Ao contrário, pelo menos na nossa opinião, a decisão revelou humildade e cuidado diante da realidade (não de sua idealização) até aqui insuspeitados no comportamento do Banco Central. A grande novidade da ata é reconhecer, publicamente, que a política monetária não é uma ciência.
Bem lida e sem espírito religiosamente pré-concebido, essa política mostra as suas graves dificuldades.
1º) Todos sabemos que as defasagens entre a implementação das variações da taxa Selic (que o Banco Central fixa e sustenta) e seus efeitos sobre o nível de atividade e sobre a taxa de inflação são amplamente variáveis. Pela primeira vez, entretanto, somos surpreendidos com a afirmação de que, "pelo aumento da potência (?) da política monetária", ela pode ser menor do que cinco meses!
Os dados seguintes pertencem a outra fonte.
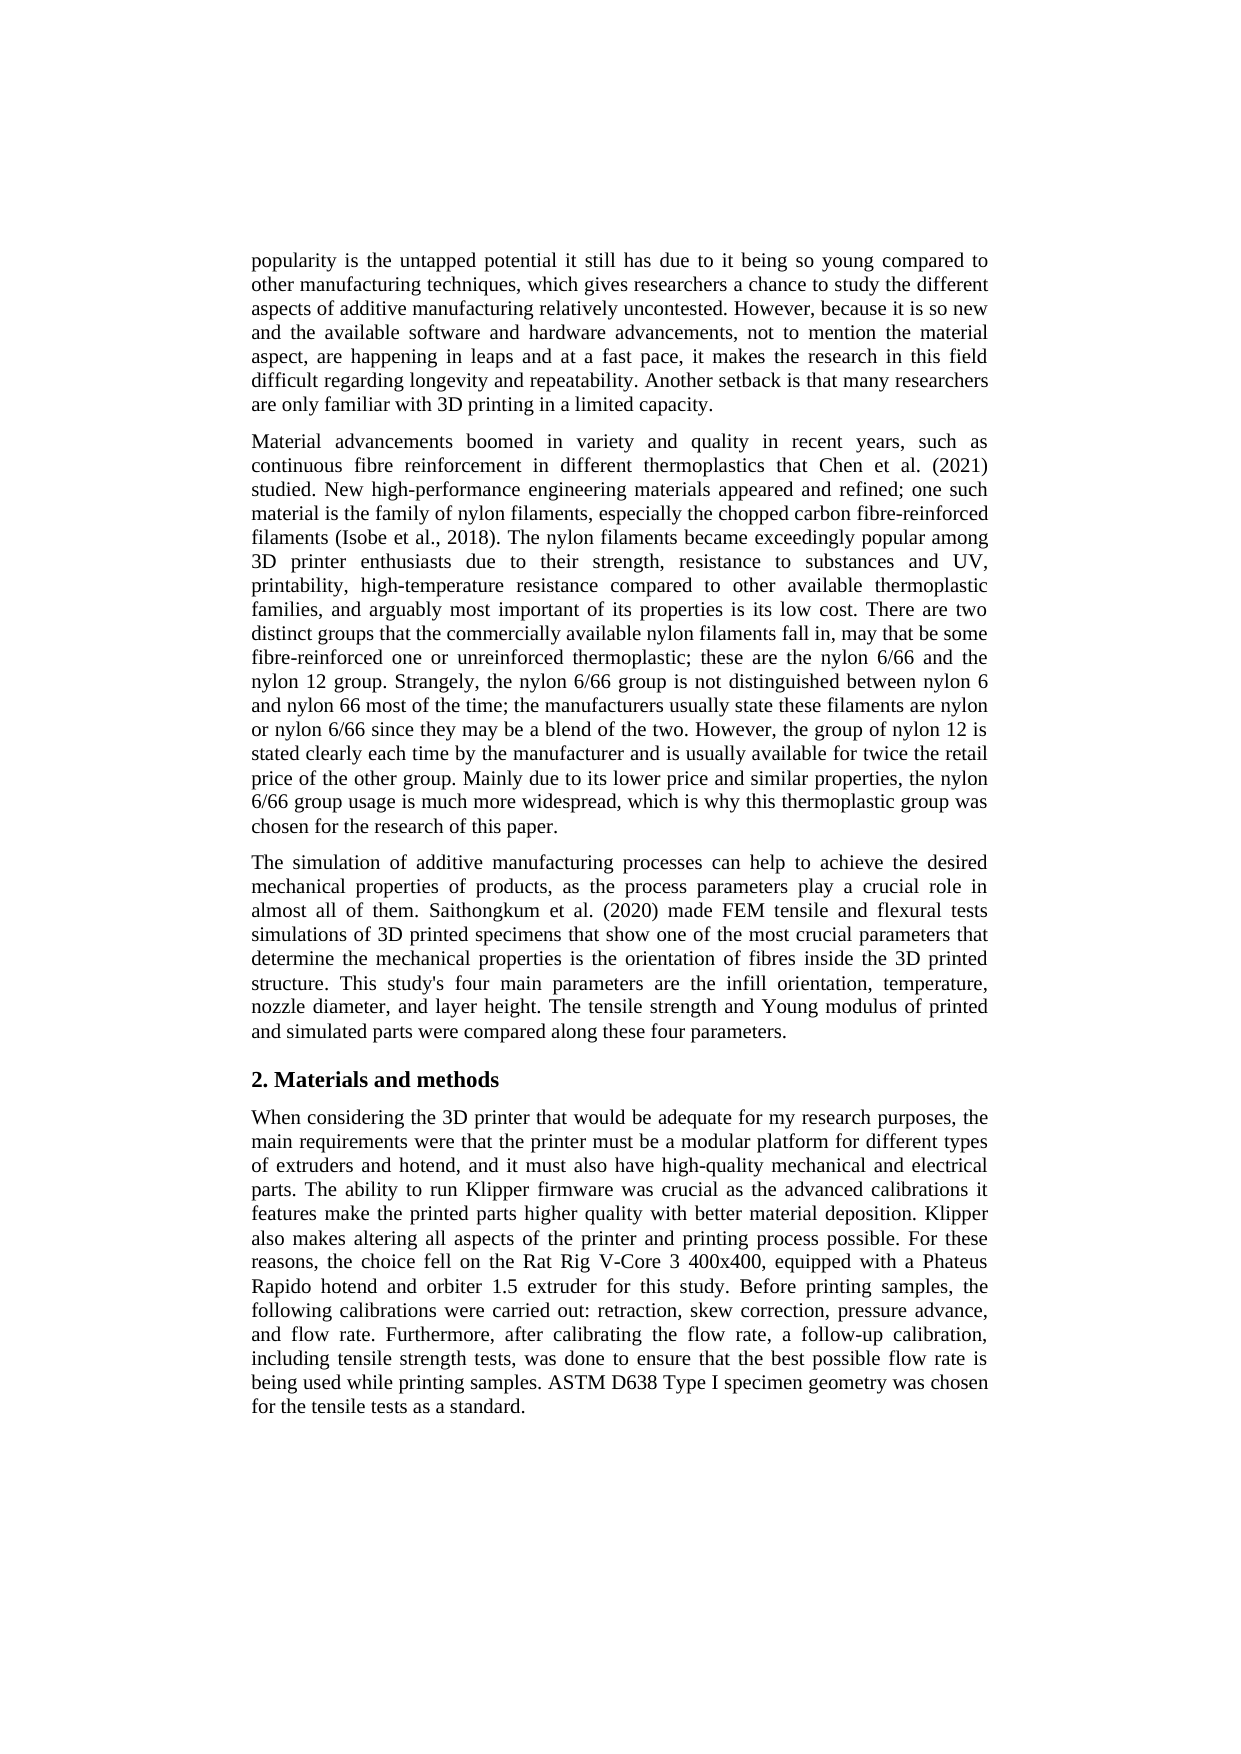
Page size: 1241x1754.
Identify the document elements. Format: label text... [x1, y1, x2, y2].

text The simulation of additive manufacturing processes can help to achieve the desired mechanical properties of products, as the process parameters play a crucial role in almost all of them. Saithongkum et al. (2020) made FEM tensile and flexural tests simulations of 3D printed specimens that show one of the most crucial parameters that determine the mechanical properties is the orientation of fibres inside the 3D printed structure. This study's four main parameters are the infill orientation, temperature, nozzle diameter, and layer height. The tensile strength and Young modulus of printed and simulated parts were compared along these four parameters. [251, 850, 989, 1043]
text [251, 248, 989, 416]
text When considering the 3D printer that would be adequate for my research purposes, the main requirements were that the printer must be a modular platform for different types of extruders and hotend, and it must also have high-quality mechanical and electrical parts. The ability to run Klipper firmware was crucial as the advanced calibrations it features make the printed parts higher quality with better material deposition. Klipper also makes altering all aspects of the printer and printing process possible. For these reasons, the choice fell on the Rat Rig V-Core 3 400x400, equipped with a Phateus Rapido hotend and orbiter 1.5 extruder for this study. Before printing samples, the following calibrations were carried out: retraction, skew correction, pressure advance, and flow rate. Furthermore, after calibrating the flow rate, a follow-up calibration, including tensile strength tests, was done to ensure that the best possible flow rate is being used while printing samples. ASTM D638 Type I specimen geometry was chosen for the tensile tests as a standard. [251, 1105, 989, 1418]
text Materials and methods [251, 1068, 989, 1093]
text Material advancements boomed in variety and quality in recent years, such as continuous fibre reinforcement in different thermoplastics that Chen et al. (2021) studied. New high-performance engineering materials appeared and refined; one such material is the family of nylon filaments, especially the chopped carbon fibre-reinforced filaments (Isobe et al., 2018). The nylon filaments became exceedingly popular among 3D printer enthusiasts due to their strength, resistance to substances and UV, printability, high-temperature resistance compared to other available thermoplastic families, and arguably most important of its properties is its low cost. There are two distinct groups that the commercially available nylon filaments fall in, may that be some fibre-reinforced one or unreinforced thermoplastic; these are the nylon 6/66 and the nylon 12 group. Strangely, the nylon 6/66 group is not distinguished between nylon 6 and nylon 66 most of the time; the manufacturers usually state these filaments are nylon or nylon 6/66 since they may be a blend of the two. However, the group of nylon 12 is stated clearly each time by the manufacturer and is usually available for twice the retail price of the other group. Mainly due to its lower price and similar properties, the nylon 6/66 group usage is much more widespread, which is why this thermoplastic group was chosen for the research of this paper. [251, 428, 989, 838]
Isso, talvez, seja uma justificativa "ad hoc" para o que pode ter sido um equívoco recente do Banco Central quando tomou a nuvem por Juno no aumento da taxa de inflação.
2º) Reconhece que aperfeiçoamentos da política monetária "parecem ter determinado redução significativa da taxa neutra" (a taxa de juros real que permite o uso da plena capacidade produtiva sem aumentar a taxa de inflação).
Acrescenta, aliás, um delicioso parágrafo: "Apesar de reconhecer que um elevado grau de incerteza envolve o dimensionamento de VARIÁVEIS NÃO OBSERVÁVEIS (ênfase nossa), o Copom considera que as estimativas mais pessimistas sobre o nível da atual taxa de juro real neutra tendem, com probabilidade significativa, a não encontrar amparo nos fundamentos".
3º) Reconhece que "há sinais de que a economia tem se deslocado para uma trajetória mais condizente com o equilíbrio de longo prazo (o "bancocentralês" para dizer que o produto potencial cresceu) e, assim, os efeitos das pressões de demanda e do elevado nível de utilização dos fatores sobre o balanço de riscos para inflação tendem a arrefecer".
A clara admissão pública dessas dificuldades revela um enorme salto de qualidade na política monetária do Banco Central, à qual faltavam amadurecimento e humildade.
Ela é, na realidade, 90% de arte e 10% de ciência. Cremos que o dr. Meirelles e sua nova equipe mereçam um "bravíssimo" por introjetarem nas suas decisões a dúvida salvadora.


ANTONIO DELFIM NETTO escreve às quartas-feiras nesta coluna.